## INSTRUCTIONS TO FOLLOW
Write out every line below with no difference at all.

## DATA EXTRACTS
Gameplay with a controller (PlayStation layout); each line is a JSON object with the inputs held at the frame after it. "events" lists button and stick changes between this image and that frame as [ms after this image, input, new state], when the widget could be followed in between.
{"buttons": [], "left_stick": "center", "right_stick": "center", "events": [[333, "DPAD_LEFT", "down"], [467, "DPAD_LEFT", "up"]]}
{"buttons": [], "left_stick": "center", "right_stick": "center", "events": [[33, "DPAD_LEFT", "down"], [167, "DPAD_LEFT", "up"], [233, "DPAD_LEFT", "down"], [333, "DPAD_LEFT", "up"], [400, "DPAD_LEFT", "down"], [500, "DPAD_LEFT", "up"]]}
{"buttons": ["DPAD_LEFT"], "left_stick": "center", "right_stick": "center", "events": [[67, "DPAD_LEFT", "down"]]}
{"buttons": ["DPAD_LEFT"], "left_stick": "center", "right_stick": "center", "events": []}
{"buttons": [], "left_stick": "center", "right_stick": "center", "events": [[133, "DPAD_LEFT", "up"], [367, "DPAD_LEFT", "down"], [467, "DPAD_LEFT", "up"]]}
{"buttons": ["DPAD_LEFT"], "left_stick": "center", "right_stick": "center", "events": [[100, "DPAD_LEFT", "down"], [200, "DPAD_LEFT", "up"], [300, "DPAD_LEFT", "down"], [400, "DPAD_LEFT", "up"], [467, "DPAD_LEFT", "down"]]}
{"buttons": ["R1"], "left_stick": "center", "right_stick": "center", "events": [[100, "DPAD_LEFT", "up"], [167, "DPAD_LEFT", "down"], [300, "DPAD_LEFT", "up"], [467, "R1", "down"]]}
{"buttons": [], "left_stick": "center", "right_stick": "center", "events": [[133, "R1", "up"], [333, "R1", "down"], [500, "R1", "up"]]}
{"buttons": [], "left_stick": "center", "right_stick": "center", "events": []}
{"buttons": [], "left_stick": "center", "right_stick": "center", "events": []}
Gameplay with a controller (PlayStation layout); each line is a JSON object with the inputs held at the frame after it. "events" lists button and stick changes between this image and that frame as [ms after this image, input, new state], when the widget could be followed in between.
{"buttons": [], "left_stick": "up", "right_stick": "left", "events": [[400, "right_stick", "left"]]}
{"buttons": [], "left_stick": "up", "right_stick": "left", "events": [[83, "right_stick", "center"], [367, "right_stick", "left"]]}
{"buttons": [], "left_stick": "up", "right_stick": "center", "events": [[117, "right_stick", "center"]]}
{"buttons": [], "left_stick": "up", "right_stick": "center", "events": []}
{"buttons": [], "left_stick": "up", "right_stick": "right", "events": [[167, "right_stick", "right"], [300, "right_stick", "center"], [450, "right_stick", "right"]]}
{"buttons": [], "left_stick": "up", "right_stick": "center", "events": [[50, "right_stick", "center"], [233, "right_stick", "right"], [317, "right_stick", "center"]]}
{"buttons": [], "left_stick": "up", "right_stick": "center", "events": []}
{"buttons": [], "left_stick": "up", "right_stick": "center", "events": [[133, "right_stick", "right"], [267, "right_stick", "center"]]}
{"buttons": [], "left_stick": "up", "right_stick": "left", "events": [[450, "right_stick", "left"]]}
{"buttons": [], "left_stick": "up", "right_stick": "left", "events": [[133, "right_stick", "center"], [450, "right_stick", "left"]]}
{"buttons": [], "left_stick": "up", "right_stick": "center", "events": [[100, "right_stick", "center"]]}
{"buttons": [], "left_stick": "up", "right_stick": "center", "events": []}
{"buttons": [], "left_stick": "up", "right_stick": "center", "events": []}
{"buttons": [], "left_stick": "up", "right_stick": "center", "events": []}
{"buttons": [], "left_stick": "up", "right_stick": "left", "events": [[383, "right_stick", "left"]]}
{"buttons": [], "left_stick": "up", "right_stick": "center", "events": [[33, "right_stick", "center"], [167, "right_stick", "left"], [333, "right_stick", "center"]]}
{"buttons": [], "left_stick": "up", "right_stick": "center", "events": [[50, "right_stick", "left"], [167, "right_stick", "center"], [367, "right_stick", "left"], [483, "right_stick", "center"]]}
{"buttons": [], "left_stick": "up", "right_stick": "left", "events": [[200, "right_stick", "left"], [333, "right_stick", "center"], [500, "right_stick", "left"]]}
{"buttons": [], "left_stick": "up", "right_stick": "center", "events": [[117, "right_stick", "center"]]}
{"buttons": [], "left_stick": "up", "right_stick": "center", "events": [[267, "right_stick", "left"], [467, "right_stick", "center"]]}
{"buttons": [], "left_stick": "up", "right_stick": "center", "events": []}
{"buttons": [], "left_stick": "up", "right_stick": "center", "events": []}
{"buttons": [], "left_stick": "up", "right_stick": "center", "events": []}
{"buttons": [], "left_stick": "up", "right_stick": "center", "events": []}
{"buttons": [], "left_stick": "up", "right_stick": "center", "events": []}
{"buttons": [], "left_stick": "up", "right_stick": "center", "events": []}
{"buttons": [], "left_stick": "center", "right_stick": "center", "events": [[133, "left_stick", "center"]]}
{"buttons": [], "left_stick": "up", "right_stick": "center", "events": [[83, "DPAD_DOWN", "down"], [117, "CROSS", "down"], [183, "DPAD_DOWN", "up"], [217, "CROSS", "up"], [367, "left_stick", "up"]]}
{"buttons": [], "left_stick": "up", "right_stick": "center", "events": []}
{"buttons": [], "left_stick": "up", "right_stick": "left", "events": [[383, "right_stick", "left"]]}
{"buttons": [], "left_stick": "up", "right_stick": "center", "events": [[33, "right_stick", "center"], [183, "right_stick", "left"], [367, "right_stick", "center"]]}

## SOLVED EXERCISE
Gameplay with a controller (PlayStation layout); each line is a JSON object with the inputs held at the frame after it. "events" lists button and stick changes between this image and that frame as [ms after this image, input, new state], when the widget could be followed in between.
{"buttons": [], "left_stick": "center", "right_stick": "center", "events": [[333, "DPAD_LEFT", "down"], [467, "DPAD_LEFT", "up"]]}
{"buttons": [], "left_stick": "center", "right_stick": "center", "events": [[33, "DPAD_LEFT", "down"], [167, "DPAD_LEFT", "up"], [233, "DPAD_LEFT", "down"], [333, "DPAD_LEFT", "up"], [400, "DPAD_LEFT", "down"], [500, "DPAD_LEFT", "up"]]}
{"buttons": ["DPAD_LEFT"], "left_stick": "center", "right_stick": "center", "events": [[67, "DPAD_LEFT", "down"]]}
{"buttons": ["DPAD_LEFT"], "left_stick": "center", "right_stick": "center", "events": []}
{"buttons": [], "left_stick": "center", "right_stick": "center", "events": [[133, "DPAD_LEFT", "up"], [367, "DPAD_LEFT", "down"], [467, "DPAD_LEFT", "up"]]}
{"buttons": ["DPAD_LEFT"], "left_stick": "center", "right_stick": "center", "events": [[100, "DPAD_LEFT", "down"], [200, "DPAD_LEFT", "up"], [300, "DPAD_LEFT", "down"], [400, "DPAD_LEFT", "up"], [467, "DPAD_LEFT", "down"]]}
{"buttons": ["R1"], "left_stick": "center", "right_stick": "center", "events": [[100, "DPAD_LEFT", "up"], [167, "DPAD_LEFT", "down"], [300, "DPAD_LEFT", "up"], [467, "R1", "down"]]}
{"buttons": [], "left_stick": "center", "right_stick": "center", "events": [[133, "R1", "up"], [333, "R1", "down"], [500, "R1", "up"]]}
{"buttons": [], "left_stick": "center", "right_stick": "center", "events": []}
{"buttons": [], "left_stick": "center", "right_stick": "center", "events": []}
Gameplay with a controller (PlayStation layout); each line is a JSON object with the inputs held at the frame after it. "events" lists button and stick changes between this image and that frame as [ms after this image, input, new state], when the widget could be followed in between.
{"buttons": [], "left_stick": "up", "right_stick": "left", "events": [[400, "right_stick", "left"]]}
{"buttons": [], "left_stick": "up", "right_stick": "left", "events": [[83, "right_stick", "center"], [367, "right_stick", "left"]]}
{"buttons": [], "left_stick": "up", "right_stick": "center", "events": [[117, "right_stick", "center"]]}
{"buttons": [], "left_stick": "up", "right_stick": "center", "events": []}
{"buttons": [], "left_stick": "up", "right_stick": "right", "events": [[167, "right_stick", "right"], [300, "right_stick", "center"], [450, "right_stick", "right"]]}
{"buttons": [], "left_stick": "up", "right_stick": "center", "events": [[50, "right_stick", "center"], [233, "right_stick", "right"], [317, "right_stick", "center"]]}
{"buttons": [], "left_stick": "up", "right_stick": "center", "events": []}
{"buttons": [], "left_stick": "up", "right_stick": "center", "events": [[133, "right_stick", "right"], [267, "right_stick", "center"]]}
{"buttons": [], "left_stick": "up", "right_stick": "left", "events": [[450, "right_stick", "left"]]}
{"buttons": [], "left_stick": "up", "right_stick": "left", "events": [[133, "right_stick", "center"], [450, "right_stick", "left"]]}
{"buttons": [], "left_stick": "up", "right_stick": "center", "events": [[100, "right_stick", "center"]]}
{"buttons": [], "left_stick": "up", "right_stick": "center", "events": []}
{"buttons": [], "left_stick": "up", "right_stick": "center", "events": []}
{"buttons": [], "left_stick": "up", "right_stick": "center", "events": []}
{"buttons": [], "left_stick": "up", "right_stick": "left", "events": [[383, "right_stick", "left"]]}
{"buttons": [], "left_stick": "up", "right_stick": "center", "events": [[33, "right_stick", "center"], [167, "right_stick", "left"], [333, "right_stick", "center"]]}
{"buttons": [], "left_stick": "up", "right_stick": "center", "events": [[50, "right_stick", "left"], [167, "right_stick", "center"], [367, "right_stick", "left"], [483, "right_stick", "center"]]}
{"buttons": [], "left_stick": "up", "right_stick": "left", "events": [[200, "right_stick", "left"], [333, "right_stick", "center"], [500, "right_stick", "left"]]}
{"buttons": [], "left_stick": "up", "right_stick": "center", "events": [[117, "right_stick", "center"]]}
{"buttons": [], "left_stick": "up", "right_stick": "center", "events": [[267, "right_stick", "left"], [467, "right_stick", "center"]]}
{"buttons": [], "left_stick": "up", "right_stick": "center", "events": []}
{"buttons": [], "left_stick": "up", "right_stick": "center", "events": []}
{"buttons": [], "left_stick": "up", "right_stick": "center", "events": []}
{"buttons": [], "left_stick": "up", "right_stick": "center", "events": []}
{"buttons": [], "left_stick": "up", "right_stick": "center", "events": []}
{"buttons": [], "left_stick": "up", "right_stick": "center", "events": []}
{"buttons": [], "left_stick": "center", "right_stick": "center", "events": [[133, "left_stick", "center"]]}
{"buttons": [], "left_stick": "up", "right_stick": "center", "events": [[83, "DPAD_DOWN", "down"], [117, "CROSS", "down"], [183, "DPAD_DOWN", "up"], [217, "CROSS", "up"], [367, "left_stick", "up"]]}
{"buttons": [], "left_stick": "up", "right_stick": "center", "events": []}
{"buttons": [], "left_stick": "up", "right_stick": "left", "events": [[383, "right_stick", "left"]]}
{"buttons": [], "left_stick": "up", "right_stick": "center", "events": [[33, "right_stick", "center"], [183, "right_stick", "left"], [367, "right_stick", "center"]]}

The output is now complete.